Результат тридцатилетней революционной борьбы: пролетариат не имеет права «шептать», не имеет права свободы слова, печати, собраний, организаций партий. А я, пролетарий, вынесший за свои идеи, за принадлежность к партии большевиков больше, чем все члены Политбюро и ЦК вместе взятые, я не имею права не только говорить и шептать, но иначе думать, по-своему понимать интересы моего класса, пролетариата, и жить в Союзе Советских Социалистических Республик, вместе с моими детьми и женой. [87] Нет, Лукояновы этого не потерпят. И вот, спасаясь от Лукояновых, я бегу в буржуазную Францию, чтобы немного передохнуть от непрестанных ласк Лукояновых, от беспрерывных тюрем и ссылок и опять тюрем и ссылок. И здесь я получаю возможность не только думать, но и писать. Это ли не трагедия пролетариата?
87
Жена Г.И. — Мясникова (урожд. Варнина) Дарья Григорьевна (1895— после 1946). Его дети — Юрий (1919 г.р.), Вадим (1922 г.р.) и Борис (1923 г.р.) — погибли на фронтах Великой Отечественной войны. Фотография, где они все трое изображены в матросках, была послана отцу в Париж в 1930 с надписью: «Матросы с разбитого корабля (как они себя называют) приехали к тебе».
В 1918 году Лукояновы — это было не правило, а многократно повторяющееся отступление от правила. Это был симптом. Теперь лукояновщина — с 1921 года, возведена в принцип. В норму. В закон. Бессудные расправы над инакомыслящими пролетариями — явление бытовое, обычное, нормальное. А все махинации с ЧК и с ГПУ дела нисколько не изменяют. Пролетариат СССР не имеет права свобод: слова, печати, собраний, организации. И где сидит Лукоянов — на Лубянке или на Красной площади — он одинаково приятен пролетариату.

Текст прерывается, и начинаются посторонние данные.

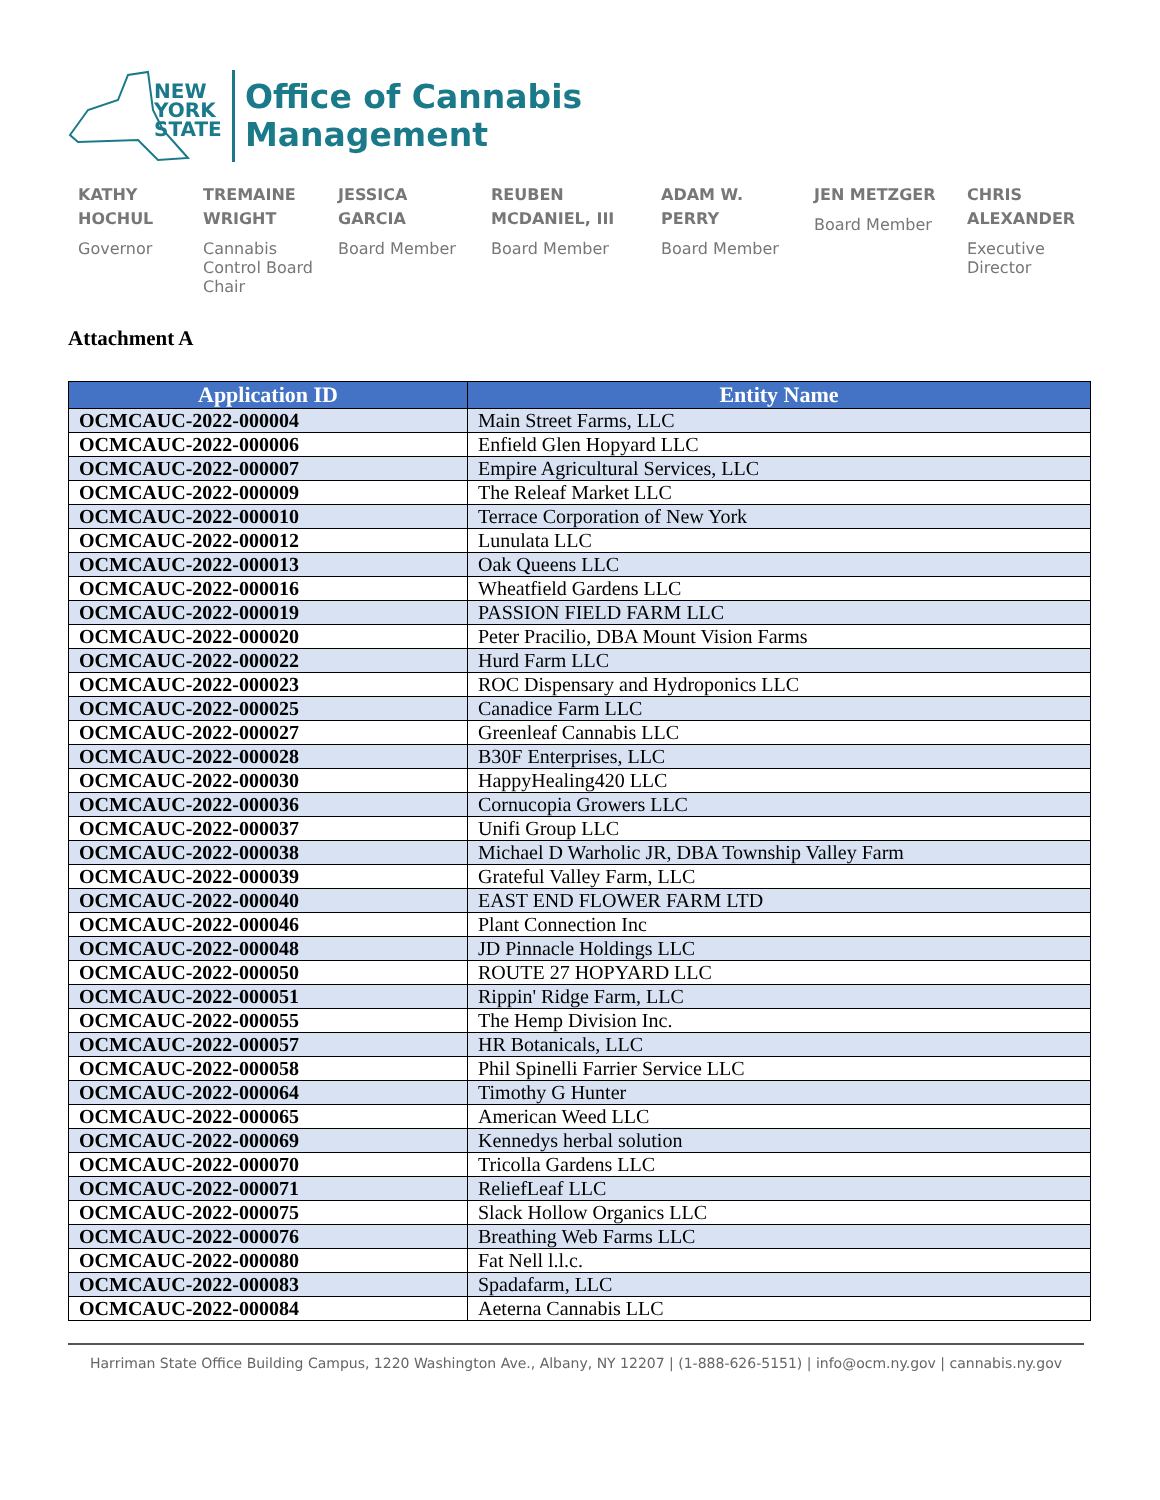NEW
YORK
STATE
Office of Cannabis
Management
KATHY HOCHUL
Governor
TREMAINE WRIGHT
Cannabis Control Board Chair
JESSICA GARCIA
Board Member
REUBEN MCDANIEL, III
Board Member
ADAM W. PERRY
Board Member
JEN METZGER
Board Member
CHRIS ALEXANDER
Executive Director
Attachment A
| Application ID | Entity Name |
| --- | --- |
| OCMCAUC-2022-000004 | Main Street Farms, LLC |
| OCMCAUC-2022-000006 | Enfield Glen Hopyard LLC |
| OCMCAUC-2022-000007 | Empire Agricultural Services, LLC |
| OCMCAUC-2022-000009 | The Releaf Market LLC |
| OCMCAUC-2022-000010 | Terrace Corporation of New York |
| OCMCAUC-2022-000012 | Lunulata LLC |
| OCMCAUC-2022-000013 | Oak Queens LLC |
| OCMCAUC-2022-000016 | Wheatfield Gardens LLC |
| OCMCAUC-2022-000019 | PASSION FIELD FARM LLC |
| OCMCAUC-2022-000020 | Peter Pracilio, DBA Mount Vision Farms |
| OCMCAUC-2022-000022 | Hurd Farm LLC |
| OCMCAUC-2022-000023 | ROC Dispensary and Hydroponics LLC |
| OCMCAUC-2022-000025 | Canadice Farm LLC |
| OCMCAUC-2022-000027 | Greenleaf Cannabis LLC |
| OCMCAUC-2022-000028 | B30F Enterprises, LLC |
| OCMCAUC-2022-000030 | HappyHealing420 LLC |
| OCMCAUC-2022-000036 | Cornucopia Growers LLC |
| OCMCAUC-2022-000037 | Unifi Group LLC |
| OCMCAUC-2022-000038 | Michael D Warholic JR, DBA Township Valley Farm |
| OCMCAUC-2022-000039 | Grateful Valley Farm, LLC |
| OCMCAUC-2022-000040 | EAST END FLOWER FARM LTD |
| OCMCAUC-2022-000046 | Plant Connection Inc |
| OCMCAUC-2022-000048 | JD Pinnacle Holdings LLC |
| OCMCAUC-2022-000050 | ROUTE 27 HOPYARD LLC |
| OCMCAUC-2022-000051 | Rippin' Ridge Farm, LLC |
| OCMCAUC-2022-000055 | The Hemp Division Inc. |
| OCMCAUC-2022-000057 | HR Botanicals, LLC |
| OCMCAUC-2022-000058 | Phil Spinelli Farrier Service LLC |
| OCMCAUC-2022-000064 | Timothy G Hunter |
| OCMCAUC-2022-000065 | American Weed LLC |
| OCMCAUC-2022-000069 | Kennedys herbal solution |
| OCMCAUC-2022-000070 | Tricolla Gardens LLC |
| OCMCAUC-2022-000071 | ReliefLeaf LLC |
| OCMCAUC-2022-000075 | Slack Hollow Organics LLC |
| OCMCAUC-2022-000076 | Breathing Web Farms LLC |
| OCMCAUC-2022-000080 | Fat Nell l.l.c. |
| OCMCAUC-2022-000083 | Spadafarm, LLC |
| OCMCAUC-2022-000084 | Aeterna Cannabis LLC |
Harriman State Office Building Campus, 1220 Washington Ave., Albany, NY 12207 | (1-888-626-5151) | info@ocm.ny.gov | cannabis.ny.gov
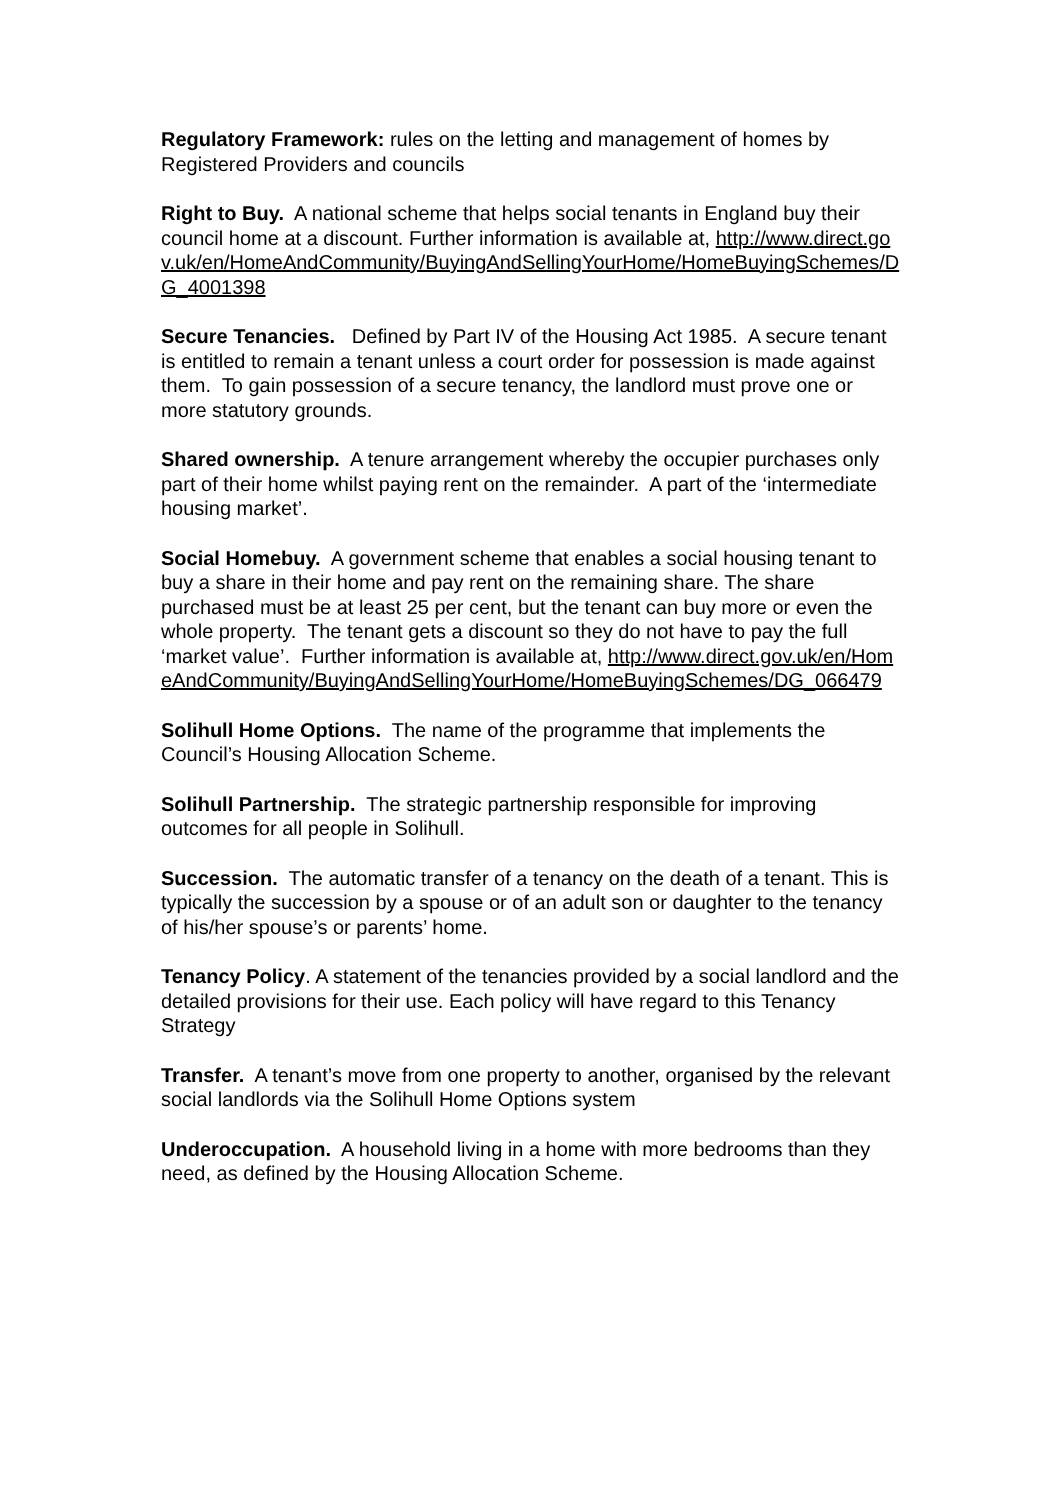Regulatory Framework: rules on the letting and management of homes by Registered Providers and councils
Right to Buy. A national scheme that helps social tenants in England buy their council home at a discount. Further information is available at, http://www.direct.gov.uk/en/HomeAndCommunity/BuyingAndSellingYourHome/HomeBuyingSchemes/DG_4001398
Secure Tenancies. Defined by Part IV of the Housing Act 1985. A secure tenant is entitled to remain a tenant unless a court order for possession is made against them. To gain possession of a secure tenancy, the landlord must prove one or more statutory grounds.
Shared ownership. A tenure arrangement whereby the occupier purchases only part of their home whilst paying rent on the remainder. A part of the ‘intermediate housing market’.
Social Homebuy. A government scheme that enables a social housing tenant to buy a share in their home and pay rent on the remaining share. The share purchased must be at least 25 per cent, but the tenant can buy more or even the whole property. The tenant gets a discount so they do not have to pay the full ‘market value’. Further information is available at, http://www.direct.gov.uk/en/HomeAndCommunity/BuyingAndSellingYourHome/HomeBuyingSchemes/DG_066479
Solihull Home Options. The name of the programme that implements the Council’s Housing Allocation Scheme.
Solihull Partnership. The strategic partnership responsible for improving outcomes for all people in Solihull.
Succession. The automatic transfer of a tenancy on the death of a tenant. This is typically the succession by a spouse or of an adult son or daughter to the tenancy of his/her spouse’s or parents’ home.
Tenancy Policy. A statement of the tenancies provided by a social landlord and the detailed provisions for their use. Each policy will have regard to this Tenancy Strategy
Transfer. A tenant’s move from one property to another, organised by the relevant social landlords via the Solihull Home Options system
Underoccupation. A household living in a home with more bedrooms than they need, as defined by the Housing Allocation Scheme.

– Так вот. В 1918 стоило ли рвать приказы Ленина и Свердлова и убивать Михаила?
Я боролся, борюсь и буду бороться за наше рабочее государство, основы которого намечены выше. Но не боролся за свободу Лукояновых расправляться с нами, пролетариями, за то, что мы осмеливаемся шептать. Не за лукояновскую свободу я боролся, а за пролетарскую.
На пути к цели лежала помеха. Я ее убрал. Мотовилиха всего Союза уберет лукояновых. И потому:
Самовластительный злодей, Тебя, твой трон я ненавижу, Твою погибель, смерть детей С жестокой радостию вижу. Читают на твоем челе Печать проклятия народы, Ты ужас мира, стыд природы, Упрек ты богу на земле. [88]88
Из оды А.С.Пушкина «Вольность». Ср.: «Б. И. [Николаевский] передал мне рассказ Мясникова, что когда он был еще молодым рабочим и впервые был арестован за революционную деятельность и заключен в тюрьму, то, беря из тюремной библиотеки книги, читал Пушкина, как говорят, «запоем» (оказывается, Пушкин — «любимый поэт» Мясникова!) И вот Мясников наткнулся на стихотворение «Кинжал». «И он, — говорит Б.И., — рассказывал, что 'Кинжал' произвел на него такое потрясающее впечатление, что в тюрьме он внутренне поклялся стать именно вот таким революционным 'кинжалом'. Вот где психологические корни его убийства великого князя. И говорил он об этом очень искренне...»» (Гуль Р. Указ. соч. С.217–218).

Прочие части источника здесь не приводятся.